• _Extract provided_

..........

1. Sadie. 2. This book.

…what, that’s not it?

Adrienne has let Sadie spend the night and Sadie wakes up predictably miserably hungover. At breakfast, Adrienne breaks two big pieces of news.

First, there’s a persistent rumor going around that the drama club won’t do a show at all this year because of the infighting between Established Club Advisor and New Hot Music Teacher.

Second – oh man. Adrienne overheard Nigel asking some senior guys who would be the most likely to “give it up” easily and then settling on Sadie – even though she’s NOT ‘easy’, which is very important for us to know because Sadie is a Good Girl – reasoning that ‘she’s a wallflower and wallflowers are grateful for the attention’. (This is after Lucey is mentioned, because of course Evil Lucey is also sexually promiscuous.)

This part genuinely surprised me, though not in a good way: Sadie doesn’t care. She muses that she “wasn’t prepared to give up on Nigel because of one offhanded comment. We really clicked last night. I knew I wasn’t imagining the chemistry.” The chemistry you had when you were so drunk that you threw up. Yeah, that’s very believable.

And she’s also not upset because her older brother has already given her the low-down that all guys are jerks. I feel the need to quote this entire paragraph because it infuriates me.

“Boys are all jerks, and we’ll do anything you let us do. So you can’t do two stupid things at once, like get drunk at parties and then hook up with guys. Or drink and drive. Or have sex without a condom. You have to be the smart one, and the sober one. So be careful, because guys won’t be, okay?”

And Adrienne’s all, ha ha, your brother is pretty smart! I just – I can’t.

(Note from the future: I KNOW this kind of advice is very common, but it doesn’t make it any better. For one thing, it’s incredibly unfair to the vast majority of guys who are actually good people that you can trust. For another, when you frame men as essentially uncontrollable and move all the onus for being responsible onto women, you’re moving in a bad, victim-blaming direction.

..........

• _Data under study_
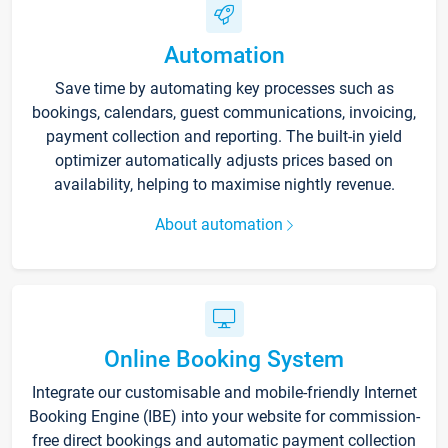
Automation
Save time by automating key processes such as
bookings, calendars, guest communications, invoicing,
payment collection and reporting. The built-in yield
optimizer automatically adjusts prices based on
availability, helping to maximise nightly revenue.
About automation
Online Booking System
Integrate our customisable and mobile-friendly Internet
Booking Engine (IBE) into your website for commission-
free direct bookings and automatic payment collection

..........

• _Work instruction_
Copy the stretch of the recap from "First, there’s a" through "also sexually promiscuous.)", swapping "drama club" for "theater club". Work only from the recap itself.

• _Task result_
First, there’s a persistent rumor going around that the theater club won’t do a show at all this year because of the infighting between Established Club Advisor and New Hot Music Teacher.

Second – oh man. Adrienne overheard Nigel asking some senior guys who would be the most likely to “give it up” easily and then settling on Sadie – even though she’s NOT ‘easy’, which is very important for us to know because Sadie is a Good Girl – reasoning that ‘she’s a wallflower and wallflowers are grateful for the attention’. (This is after Lucey is mentioned, because of course Evil Lucey is also sexually promiscuous.)